Girl*6
*previously on Star Shopping*
(10.57, Salı, Hastane Kanadı)
'Sonra kaos geldi. Rabastan daha fark edememişti. Ama Regulus onu görmüştü. ''Siktir Rab...'' dedi koluyla oğlanın koluna vurarken. Rabastan'sa ''Tamam bundan sonra gerçekçi olmayacağım.'' demişti. Sonra yatağın ayak ucunda birinin durduğunu hissedince Rabastan doğruldu. Boş boş karşısındakine bakıyordu. Ne işi vardı bunun burada?'
Adele yatağın ucunda duruyordu. Rabastan doğrulmuştu. Tabii ki konuşuyorlardı. Ama birbirlerine karşı hep mesafelilerdi. Ve Adele de Rabastan'ın sırf kafası şişti diye geçmiş olsun demek için ta Hastane Kanadı'na gelmezdi.

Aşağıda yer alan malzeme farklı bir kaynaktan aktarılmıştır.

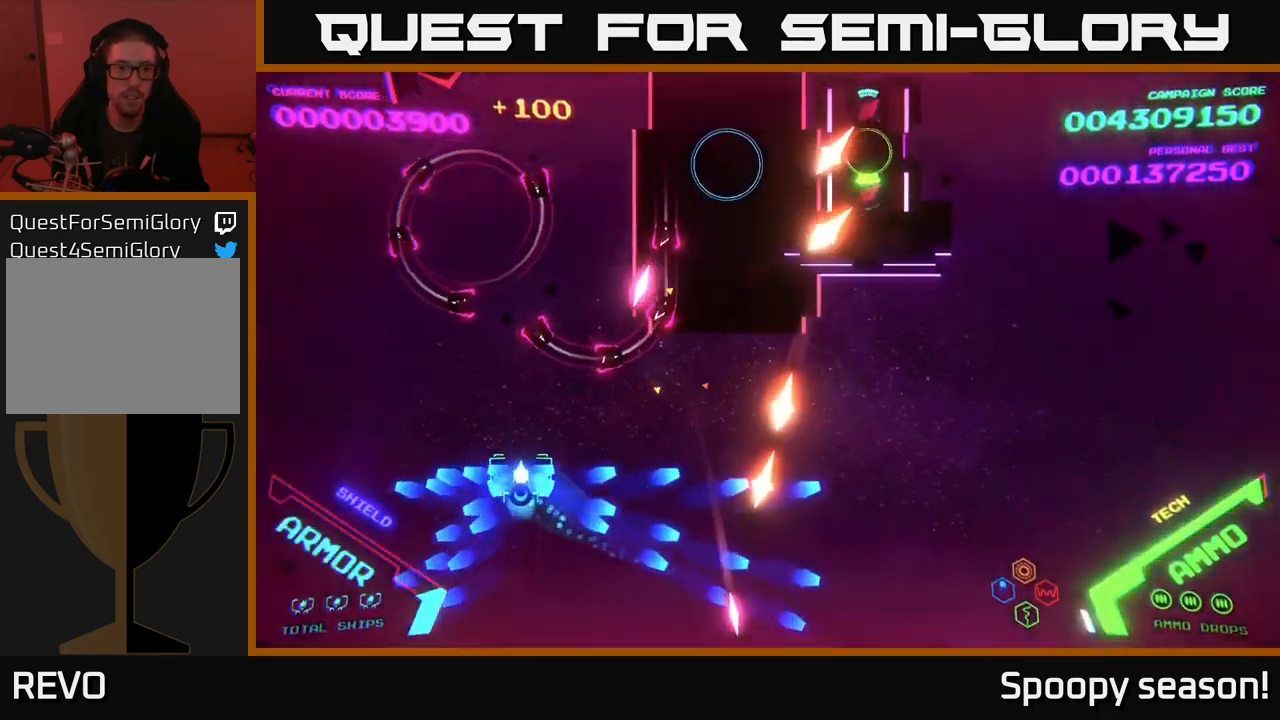
{"buttons": ["B"], "left_stick": "up", "right_stick": "center", "events": [[333, "left_stick", "up"]]}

"Reg, Rabastan'ı biraz çalabilir miyim?" Adele, Regulus'la da iyi arkadaştı. Rabastan ve Adele ayrıldıklarından sonra onlar için değişen bir şey olmamıştı, hala yakınlardı.
Regulus kafa salladı. "Keyfinize bakın. Birazdan gelirim." Adele gülümsedikten sonra Regulus da Adele'e gülümsedi ve gitti.
Rabastan şaşkın şaşkın karşısındakine bakıyordu. "Her şey yolunda mı?" diyebildi en sonunda.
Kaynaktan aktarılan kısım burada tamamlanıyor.